A esta familia la llamaban y aún hoy los llaman, “os  LUNAS”. Este apodo viene por algo que dijo el patriarca (Casiano Estévez), que siendo soltero y a punto de casarse, visitaba a su novia en Alberguería y como regresaba ya siendo de noche para Barxa; alguien le dijo: ¿Oye Casiano, no tienes miedo a volver de noche, que no se ve nada? Y él, de una forma muy especial y romántica (poco habitual),  le contestó,  “no, no tengo miedo, mira que hermosa luna me alumbrará el camino". Y a partir de ese día lo apodaron  “ o Luna ”  y posteriormente a sus hijos y descendientes “os Lunas”.

Victorino siendo un adolescente fue al pueblo de Celavente para aprender el oficio de carpintero ebanista. De pequeño concurría a la escuela de Alberguería, por ese entonces había un maestro que se llamaba Don Ricardo Mones, que según parece lo apreciaba mucho porque era un alumno que se destacaba por su interés en aprender y su inteligencia. Ese maestro vivió con su esposa muchos años en Alberguería y falleció allí de muy mayor. Cuando Victorino era hombre adulto, terminaron siendo muy amigos.

 

A los 16 años emigró a Cuba.

La Habana y Camagüey  (1907-1928)

(Distintos oficios y estudios: chófer, cursos de inglés; electricidad y mecánica electromotriz)

En la fotografía Victorino con el uniforme de chófer, en Cuba.

A los 16 años emigró a Cuba, donde ya habían emigrado dos de sus hermanos mayores (Jovino y Graciano). Allí siguió cultivándose ya que de esa época le viene su perfecto dominio del idioma inglés que hablaba y escribía. Su dominio del idioma castellano y su gran afición a la lectura que mantuvo durante toda su vida. En Cuba también estudió electricidad y mecánica electromotriz. Posteriormente llevaría para Cuba a sus hermanas Severina y Ubaldina, y a su sobrina-ahijada Teresa a Camagüey;  las tres entraron a trabajar en la casa de la misma familia en la que él se desempeñaba como chofer. Residió muchos años en Camagüey y también en La Habana.

En estos años regresó a España tres veces. La última para casarse el 08/10/1928.

 

Victorino se casa el 08/10/1928 con Artemia Paradelo:

(La gran mujer de su vida. Su complemento.)

Victorino en Camagüey en 1920

Artemia Paradelo.

(Detrás de todo gran hombre siempre hay una gran mujer)
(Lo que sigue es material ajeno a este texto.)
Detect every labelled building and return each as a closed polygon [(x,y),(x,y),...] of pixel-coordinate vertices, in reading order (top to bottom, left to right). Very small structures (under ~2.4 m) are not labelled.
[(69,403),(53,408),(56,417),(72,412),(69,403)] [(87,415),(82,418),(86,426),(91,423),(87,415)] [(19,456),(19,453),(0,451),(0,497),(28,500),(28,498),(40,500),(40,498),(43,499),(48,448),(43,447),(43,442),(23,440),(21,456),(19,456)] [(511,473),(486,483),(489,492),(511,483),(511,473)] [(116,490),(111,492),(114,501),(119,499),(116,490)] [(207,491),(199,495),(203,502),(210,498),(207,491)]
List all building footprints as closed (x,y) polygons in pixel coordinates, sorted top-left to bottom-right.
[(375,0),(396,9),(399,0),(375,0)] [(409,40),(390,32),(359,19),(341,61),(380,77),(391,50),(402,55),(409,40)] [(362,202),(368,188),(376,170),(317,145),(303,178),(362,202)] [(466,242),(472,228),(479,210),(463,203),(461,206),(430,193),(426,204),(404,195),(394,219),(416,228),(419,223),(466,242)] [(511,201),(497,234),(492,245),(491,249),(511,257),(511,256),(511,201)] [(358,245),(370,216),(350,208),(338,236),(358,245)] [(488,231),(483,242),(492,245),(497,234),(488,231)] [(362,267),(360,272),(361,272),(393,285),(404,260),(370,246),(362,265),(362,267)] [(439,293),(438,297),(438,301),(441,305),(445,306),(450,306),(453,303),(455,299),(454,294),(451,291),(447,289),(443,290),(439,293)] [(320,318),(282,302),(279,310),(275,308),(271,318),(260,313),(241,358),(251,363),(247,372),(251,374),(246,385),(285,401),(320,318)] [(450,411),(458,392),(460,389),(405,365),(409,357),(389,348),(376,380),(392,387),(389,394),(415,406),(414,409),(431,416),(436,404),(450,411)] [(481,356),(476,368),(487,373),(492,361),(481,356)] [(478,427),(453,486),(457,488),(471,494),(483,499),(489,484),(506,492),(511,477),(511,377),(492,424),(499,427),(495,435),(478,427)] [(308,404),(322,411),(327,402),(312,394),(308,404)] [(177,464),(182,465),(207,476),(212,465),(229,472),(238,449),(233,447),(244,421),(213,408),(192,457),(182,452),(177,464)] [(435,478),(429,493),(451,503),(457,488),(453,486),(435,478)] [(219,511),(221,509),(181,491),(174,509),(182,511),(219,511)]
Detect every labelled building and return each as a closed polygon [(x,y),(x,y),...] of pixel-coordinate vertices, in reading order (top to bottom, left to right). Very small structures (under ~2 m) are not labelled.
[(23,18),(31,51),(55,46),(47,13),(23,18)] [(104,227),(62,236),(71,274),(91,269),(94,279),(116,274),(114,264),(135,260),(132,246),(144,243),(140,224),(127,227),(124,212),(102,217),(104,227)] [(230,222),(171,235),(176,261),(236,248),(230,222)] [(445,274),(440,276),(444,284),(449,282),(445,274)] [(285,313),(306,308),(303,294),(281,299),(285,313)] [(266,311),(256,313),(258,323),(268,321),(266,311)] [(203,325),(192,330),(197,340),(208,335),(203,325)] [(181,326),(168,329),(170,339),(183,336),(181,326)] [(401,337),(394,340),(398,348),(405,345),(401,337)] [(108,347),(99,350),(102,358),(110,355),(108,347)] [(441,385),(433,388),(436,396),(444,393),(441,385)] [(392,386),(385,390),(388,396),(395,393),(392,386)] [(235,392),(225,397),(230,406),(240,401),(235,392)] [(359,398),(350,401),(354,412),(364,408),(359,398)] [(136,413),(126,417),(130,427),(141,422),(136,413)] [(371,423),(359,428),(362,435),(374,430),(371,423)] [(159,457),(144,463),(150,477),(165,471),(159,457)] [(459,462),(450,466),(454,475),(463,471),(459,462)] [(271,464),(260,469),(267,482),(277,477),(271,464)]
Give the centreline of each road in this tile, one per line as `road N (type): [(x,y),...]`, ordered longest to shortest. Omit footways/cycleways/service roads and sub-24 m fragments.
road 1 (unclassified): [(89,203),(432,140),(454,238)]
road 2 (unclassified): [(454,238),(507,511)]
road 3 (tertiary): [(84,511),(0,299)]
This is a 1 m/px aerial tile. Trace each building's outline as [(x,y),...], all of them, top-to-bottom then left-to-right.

Victorino se casó con Artemia el 08/10/1928.

A partir de esa fecha vivirían en Alberguería, hasta que el embalse de Prada los echó.

Tuvieron 5 hijas (Arminda  -  Bienvenida “Bebita” –– Artemia “Temita” – Licesia “Xexa”  y Manuela “Lilí”); las dos primeras fallecieron, a los 3 meses y a los 9 años.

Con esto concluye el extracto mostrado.